With Amazon Cognito, your users can sign in through social identity providers such as Google, Facebook, and Amazon, and through enterprise identity providers such as Microsoft Active Directory via SAML.

AWS X-RAY

AWS X-Ray enables you to analyze and debug distributed applications in and understand how your application and its underlying services are performing. You can then identify and troubleshoot the root cause of performance issues and errors.

AWS DeepLens

AWS DeepLens is a wireless-enabled video camera and development platform integrated with the AWS Cloud. It lets you use the latest Artificial Intelligence (AI) tools and technology to develop computer vision applications based on a deep learning model.

AWS Managed Services (AMS)

AWS Managed Services (AMS) operates AWS on your behalf, providing a secure and compliant AWS Landing Zone, a proven enterprise operating model, on-going cost optimization, and day-to-day infrastructure management.
AWS Managed Services follows ITIL, a popular IT service management framework used by many Enterprises.
AMS operates AWS infrastructure on behalf of enterprise customers and partners

ITIL, formerly an acronym for Information Technology Infrastructure Library, is a set of detailed practices for IT service management that focuses on aligning IT services with the needs of business

Global Tables: Multi-Region Replication with DynamoDB

Amazon DynamoDB global tables provide a fully managed solution for deploying a multiregion, multi-master database, without having to build and maintain your own replication solution.
When using Global Tables, you are charged based on the resources associated with each replica table.
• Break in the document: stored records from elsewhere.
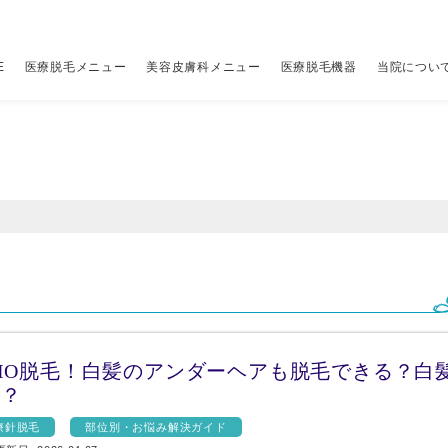
E
医療脱毛メニュー
美容皮膚科メニュー
医療脱毛機器
当院につい
レーザー脱毛機
当院について
アクセス
その他
その他
（税別
（税別
ちら
00円
ジェントルマックスプロ
はじめての方へ
クリニック一覧
全顔医療脱毛セット
アドバテックスレーザー
19,800円
9,800円
V
ポ
ちら
00円
ジェントルマックスプロプラス
当院の予約の取り方
ビューティースキンクリニック 新宿院
パーツ別医療脱毛メニュー
ジャルプロ スーパーハイドロ×水光注射
詳しくはこちら
34,800円
脚
マ
00円
00円
ソプラノチタニウム
当院が選ばれる理由
ビューティースキンクリニック 渋谷院
ニードル脱毛（医療針脱毛）
プルリアルデンシファイ×水光注射
1本 400円〜
34,800円
料
リ
00円
メディオスターNeXT PRO
5種のレーザーを使い分ける理由
ビューティースキンクリニック 池袋院
ジュベルック×水光注射
26,800円
ス
のVIO脱毛！白髪のアンダーヘアも脱毛できる？白
ら？
ライトシェアデュエット
12の安心保証と5つのサポート
ピコシュア
詳しくはこちら
ル
療針脱毛
部位別・お悩み解決ガイド
糸リフト
49,800円
ス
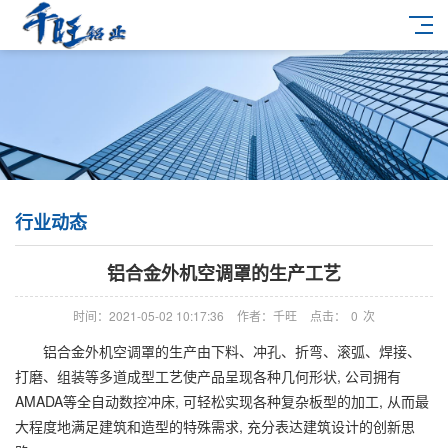
行业动态
铝合金外机空调罩的生产工艺
时间：2021-05-02 10:17:36
作者：千旺
点击：
0
次
铝合金外机空调罩的生产由下料、冲孔、折弯、滚弧、焊接、
打磨、组装等多道成型工艺使产品呈现各种几何形状, 公司拥有
AMADA等全自动数控冲床, 可轻松实现各种复杂板型的加工, 从而最
大程度地满足建筑和造型的特殊需求, 充分表达建筑设计的创新思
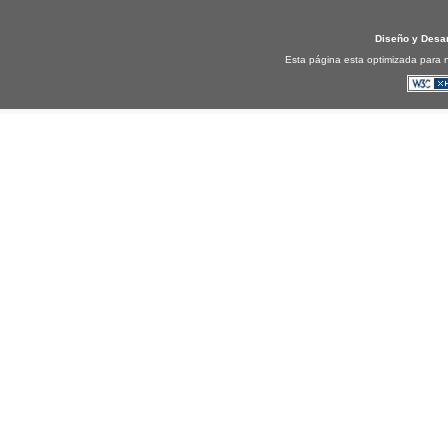
Diseño y Desa
Esta página esta optimizada para n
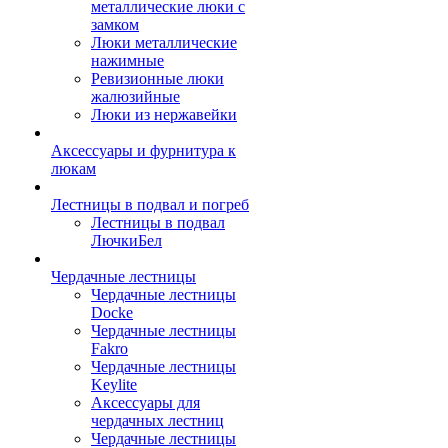
металлические люки с
замком
Люки металлические
нажимные
Ревизионные люки
жалюзийные
Люки из нержавейки
Аксессуары и фурнитура к
люкам
Лестницы в подвал и погреб
Лестницы в подвал
ЛючкиБел
Чердачные лестницы
Чердачные лестницы
Docke
Чердачные лестницы
Fakro
Чердачные лестницы
Keylite
Аксессуары для
чердачных лестниц
Чердачные лестницы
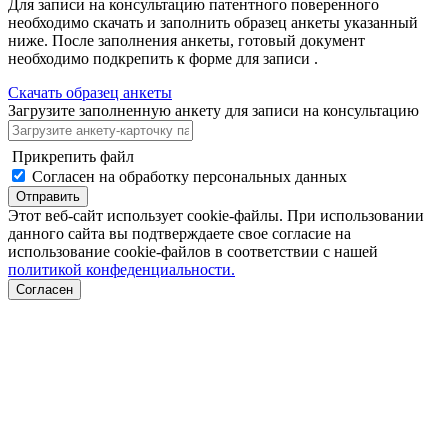
Для записи на консультацию патентного поверенного
необходимо скачать и заполнить образец анкеты указанный
ниже. После заполнения анкеты, готовый документ
необходимо подкрепить к форме для записи .
Скачать образец анкеты
Загрузите заполненную анкету для записи на консультацию
Прикрепить файл
Согласен на обработку персональных данных
Отправить
Этот веб-сайт использует cookie-файлы. При использовании
данного сайта вы подтверждаете свое согласие на
использование cookie-файлов в соответствии с нашей
политикой конфеденциальности.
Согласен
Write capacity for Global Tables is represented by replicated write capacity units (rWCUs) instead of standard write capacity units (WCUs)

Amazon EMR (Elastic MapReducer)

Amazon EMR is the industry leading cloud-native big data platform for processing vast amounts of data quickly and cost-effectively at scale.
Managed Hadoop.

AWS Infrastructure Event Management

AWS Infrastructure Event Management is a structured program available to Enterprise Support customers (and Business Support customers for an additional fee) that helps you plan for large-scale events such as product or application launches, infrastructure migrations, and marketing events.

With Infrastructure Event Management, you get strategic planning assistance before your event, as well as real-time support during these moments that matter most for your business.